There's essentially one joke in the Kung-Fu Panda movies. A ridiculous, adorable creature executes some extravagant action-flick flourish — vaulting over roofs, dropping a bad guy, striking a poster-perfect superhero pose. Then the battle music fades and that adorable creature breaks badass character to remind us it's totally relatable, even human: It wheezes to catch its breath, it shouts "Awesome!" in disbelief at its own stunt choreography, it asks with gentle awkwardness whether all this kung-foolery is maybe a little much.
That's a sturdy gag, endearing and adaptable: Adorable Creature Oscar Isaac works a variation on it some 10 minutes into The Force Awakens, tipping us off to the welcome fact that even for Star Wars people it's presumptuous to don a cape and death-mask. But Kung-Fu Panda 3, while generous in cuteness and sunset-backdrop beauty, stands as an unnecessary reminder that even the best gag probably shouldn't power three full films, even afternoon-killers for the kiddos. Almost every moment of martial-arts action is undercut by some spin on that single joke, and then every joke or moment of feeling is quickly dashed aside for another keep-us-dazzled moment of martial-arts action. The movie undercuts its own undercutting.
And as with the Shrek pictures, Kung-Fu Panda 3 is cause to wonder: What's it mean when kids' first exposure to hero's-journey story beats comes from self-aware meta-adventures whose creators feel obliged, every few minutes, to let us know that they know those beats are tired and dumb? I don't quail for the children, but here's hoping that when they act out movie-like stories with their action figures they can do so earnestly, and not offer jokey half-assed apologies for being invested in something derivative.
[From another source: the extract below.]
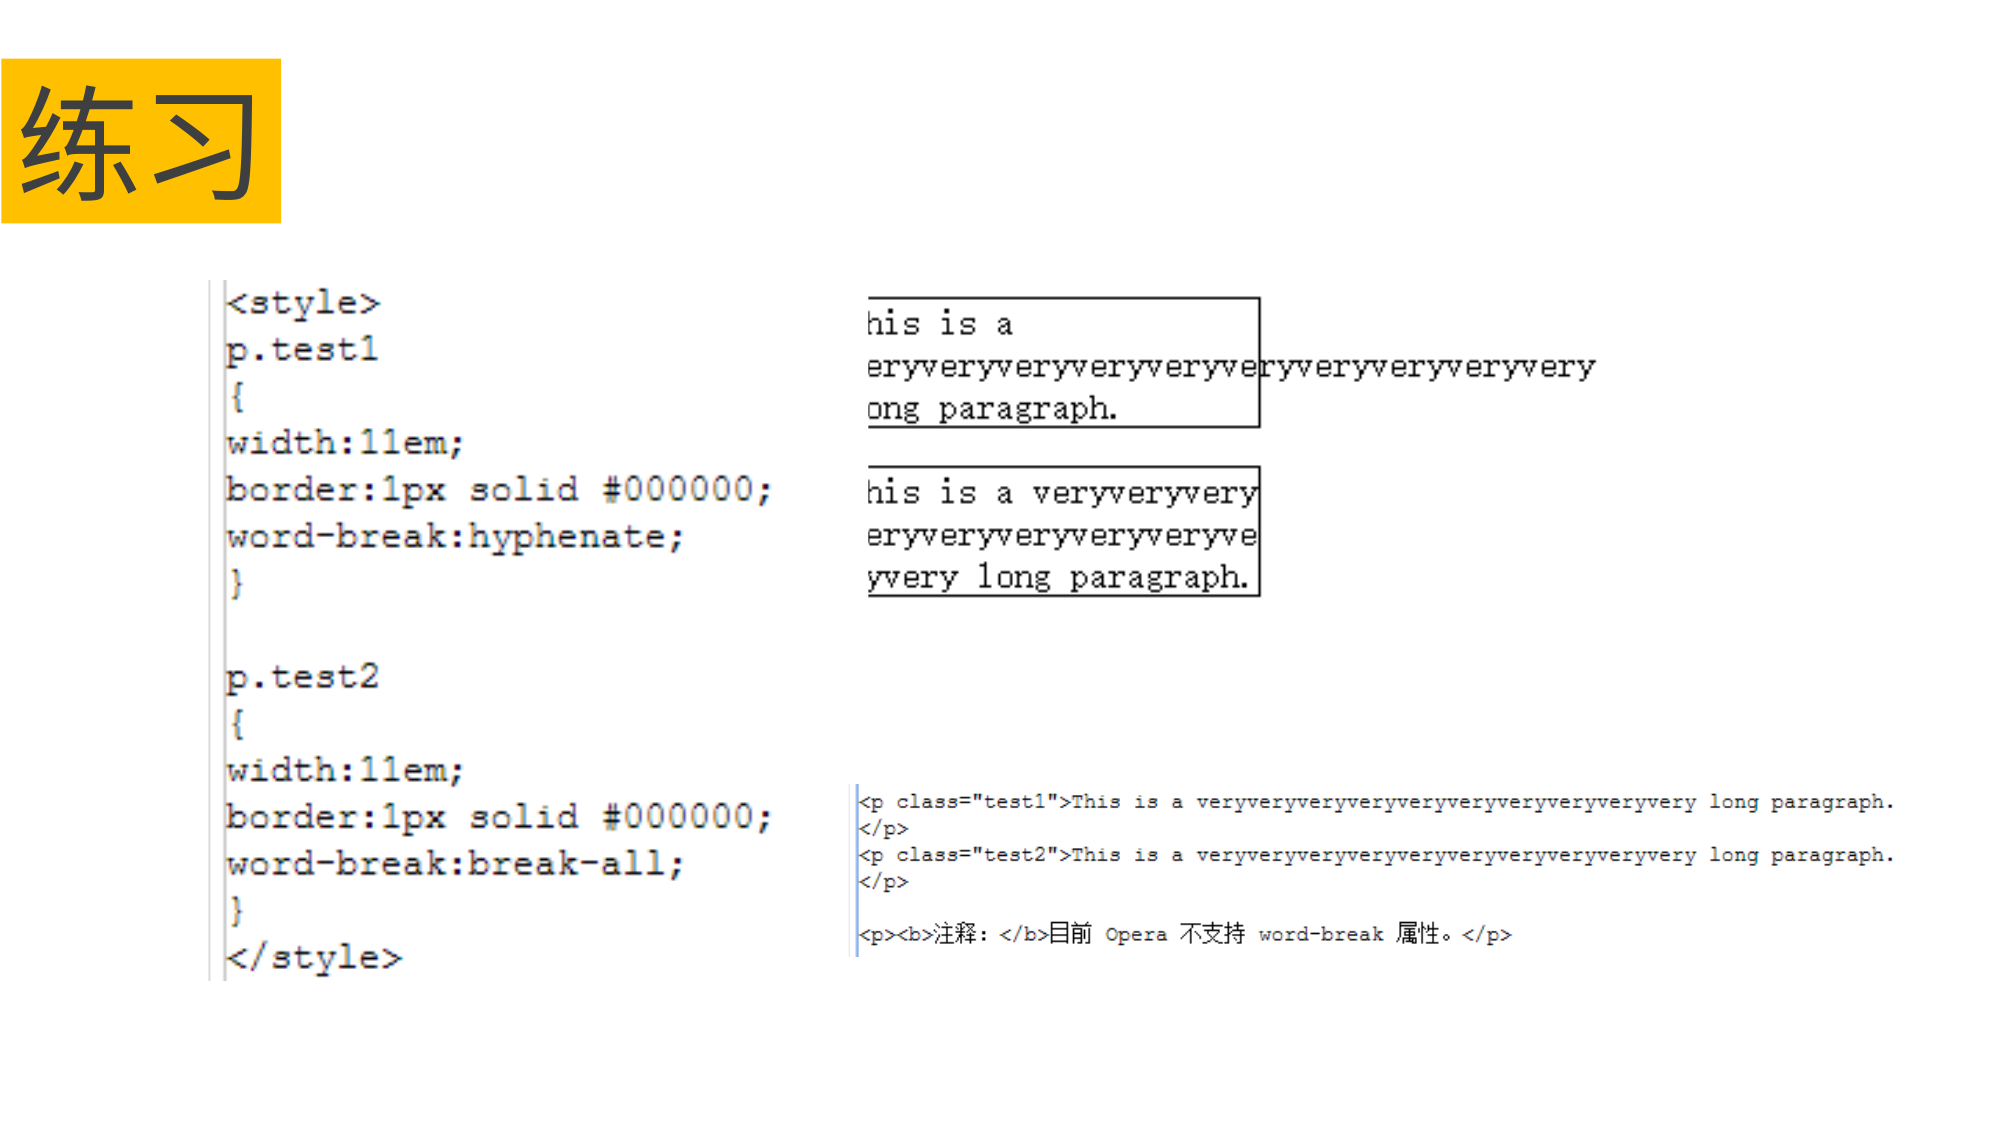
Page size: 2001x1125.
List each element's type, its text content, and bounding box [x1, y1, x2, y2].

picture [208, 280, 1897, 981]
text_box 练习 [1, 58, 282, 224]
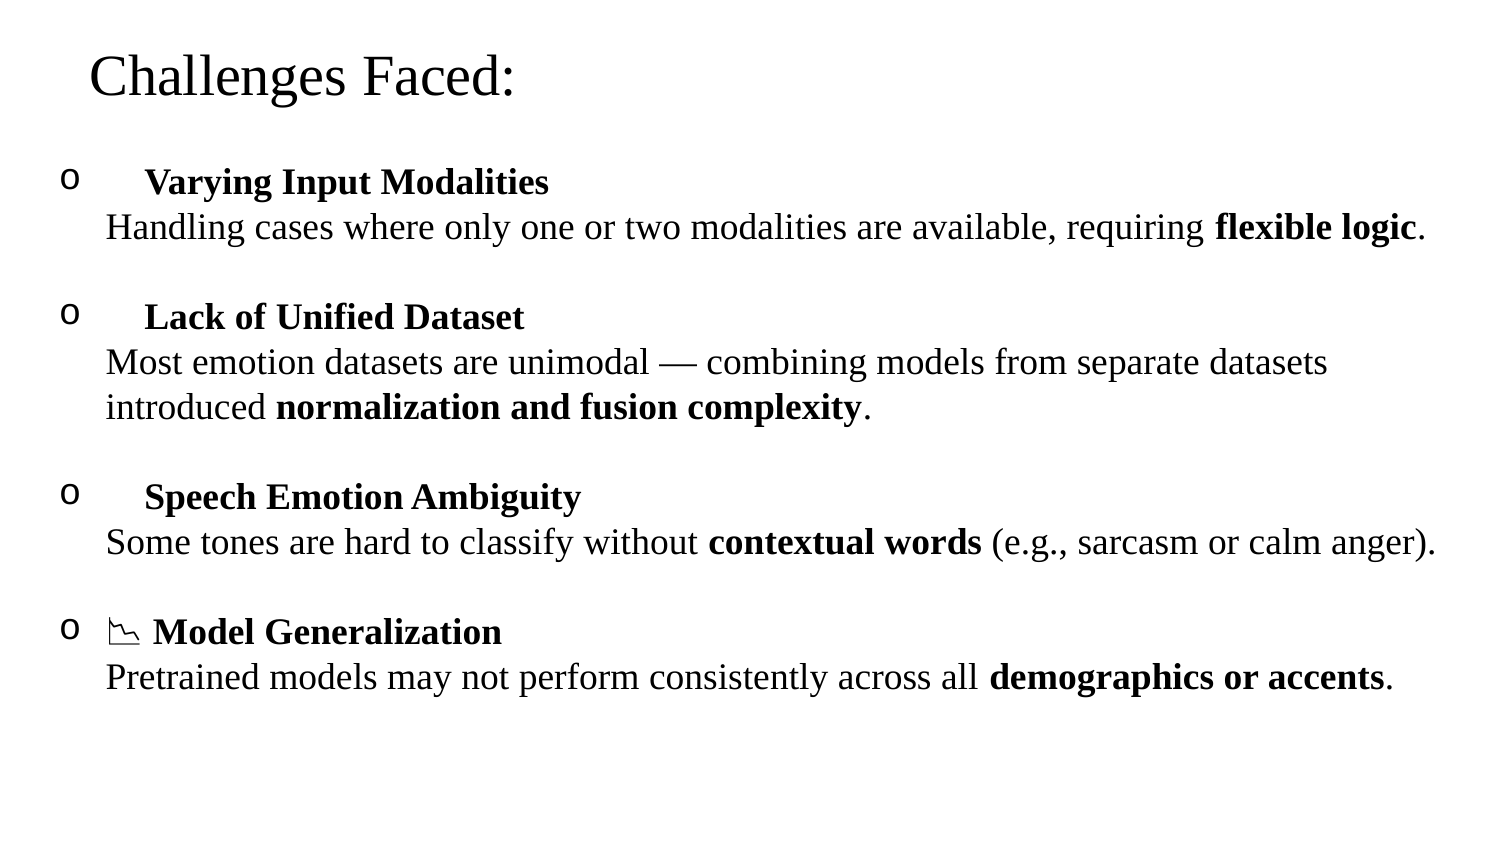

Speaking of derivative: This time our appropriatin' panda (gamely voiced by Jack Black) has to learn to be himself so that he has a long-shot chance at defeating, through spirited fantasy violence, precisely the kind of enemies he's triumphed over in two previous movies. (Despite his track record, he's always all “Me?” when told he has to be a hero.) His master, a red panda named Master Shifu and voiced for some reason by Dustin Hoffman, charges him early on with two tasks. First, he must become the teacher/leader of his squad of mixed-animal kung-fu champs, which includes a monkey, viper and a praying mantis voiced by Jackie Chan, Lucy Liu and Seth Rogen, respectively. (Any of those characters might have inspired the writers to come up with a fresher story.)
Second, he must become a master of chi, which we learn usually involves 30 years of silent contemplation in a cave. Parents might perk up at that, but, alas, Kung-Fu Panda doesn't have the patience for 30 seconds of quiet — and it turns out that chi-mastery, like martial-arts skills, can be picked up lickety-split. In studio movies, especially for children, all it takes to be great at something difficult is a good heart and a training montage. Go on, America, keep yelling at Common Core while parking your kids in front of this stuff.
The panda botches his first stab at teaching, but rest assured: Soon, he will have the chance to prove his worth through violent adventure. His master teaches him that kicking and punching is not the key to chi, but that's only technically true. In the climax, it's the love of his friends and family that awakens the spirit of chi inside him, and that makes him better at kicking and punching. Whatever overarching lesson the screenwriters are after is beyond me. If chi comes from being beloved, why does everyone else earn it through decades of solitude? And why is enlightenment pretty much just leveling up, or a gulp from Popeye's spinach can?
That said, if you don't think about it, and if you're onboard with endless variations on that one joke, Kung-Fu Panda 3 is lively, well-engineered nonsense. The series' strongest quality has always been its inventive funny-animal martial-arts throw-downs, staged and animated with wit and clarity. That holds true here, especially during a lengthy brawl in a village full of pandas. These darling, pudgy fluffballs have been trained by the hero to be subordinate heroes themselves, ribbon-dancing through the battle or catapulting out of hammocks at their low-ranking counterpart enemies. Fights and training scenes get diced up with engaging split-screen, and the animators often chuck dull photorealism for the lyric and luminous: orange skies, jagged mountain backdrops, the floating cliff-islands of a gold-lit Spirit Realm.
One lesson actually seems thought through by the filmmakers, at least for a while. Our hero meets his real father, a panda voiced by Bryan Cranston, which upsets the goose who raised him. This trio soon gels into a loving and supportive two-dad, cross-species family, which is somewhat affecting — until the dads seal their bond by strapping on armor and stomping some bad guys. The only way to grow and discover who you are, in the Panda-verse, is through fighting, and your only reward for having done so is that you get better at fighting. Then you have to stand there and pant, because it's funny.